LET’S face it, this is as good a way as any of deterring any would-be car thieves.
Leo the lion cub was spotted sitting in this Morris Minor Traveller in Glasgow’s St Vincent Street, one day in April 1975. He was watching out for traffic wardens while his owner, Tom Gillespie, nipped out to the bank.
Rejected by his mother at birth, Leo had been rescued by the warden of a safari park and weaned by one of the park’s Alsatian guard dogs, which had just given birth to a litter of pups. “I had always wanted a lion,” Mr Gillespie told the Glasgow Herald, “so a friend of mine who is a director of the safari park told me he had one for me with the right temperament.I have had him since he was nine weeks old and he stays in the trailer which is parked beside a service station I used to run.”
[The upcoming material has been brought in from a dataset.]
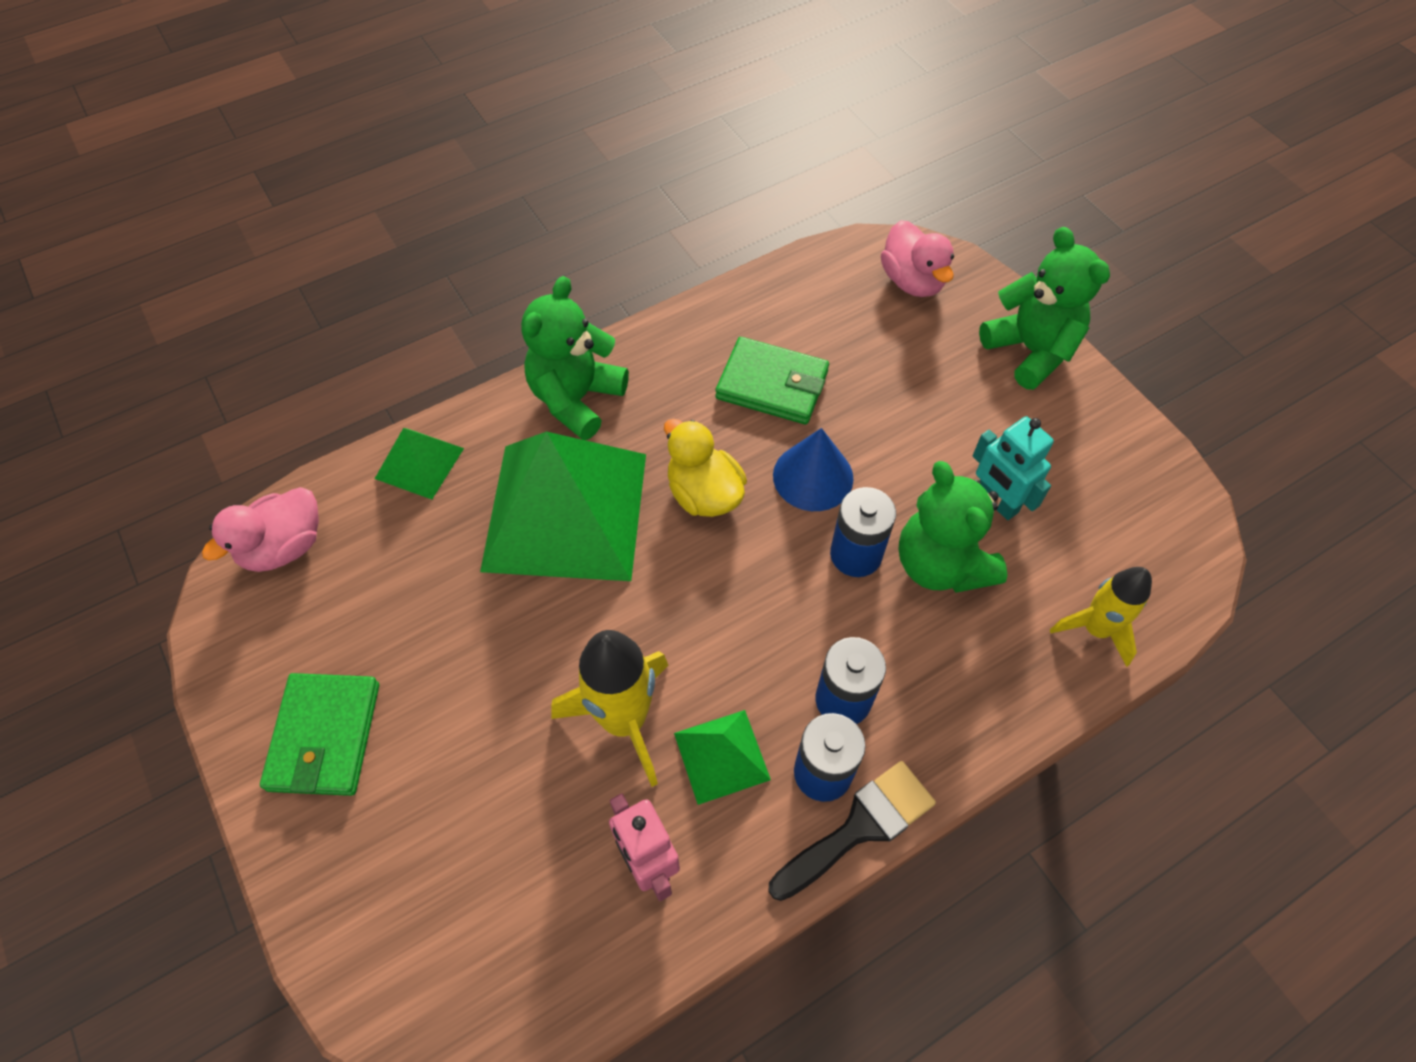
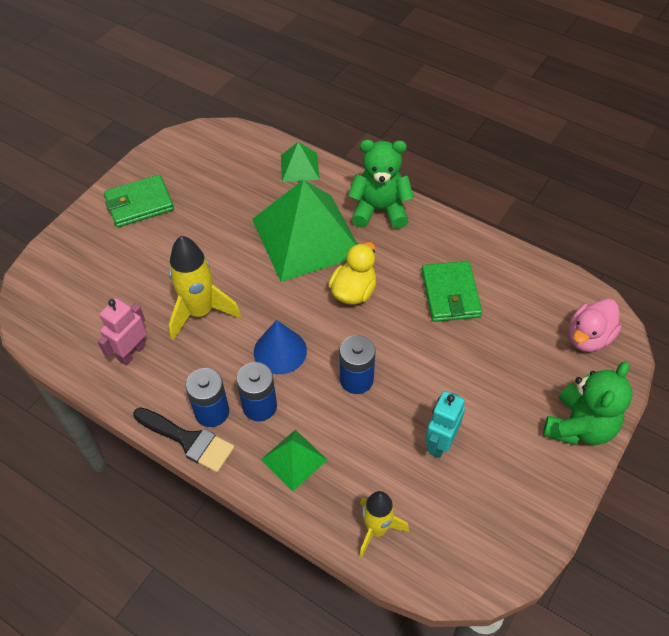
camera: 65 degrees right, 5 degrees down
pink duck [202,487,319,572] -> none
green pyramid [674,710,771,805] -> green pyramid moved to [261,430,327,491]
blue cone [773,428,854,511] -> blue cone moved to [254,320,307,374]
green teddy bear [899,461,1007,593] -> none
Leo’s refined palate meant that he had never developed a taste for raw meat. Instead, his idea of breakfast lay more in the direction of a plate of porridge, three or four eggs and a couple of tins of pet food. Cat food, of course. He was also partial to a warming plate of soup and the odd slice of toast, and had you offered him some trifle, he would have bitten your hand off - though not literally, one hopes.
All told, Leo the lion cub was an unexpected counterpoint to the Esso advertising campaign which urged motorists to put a tiger in their tank.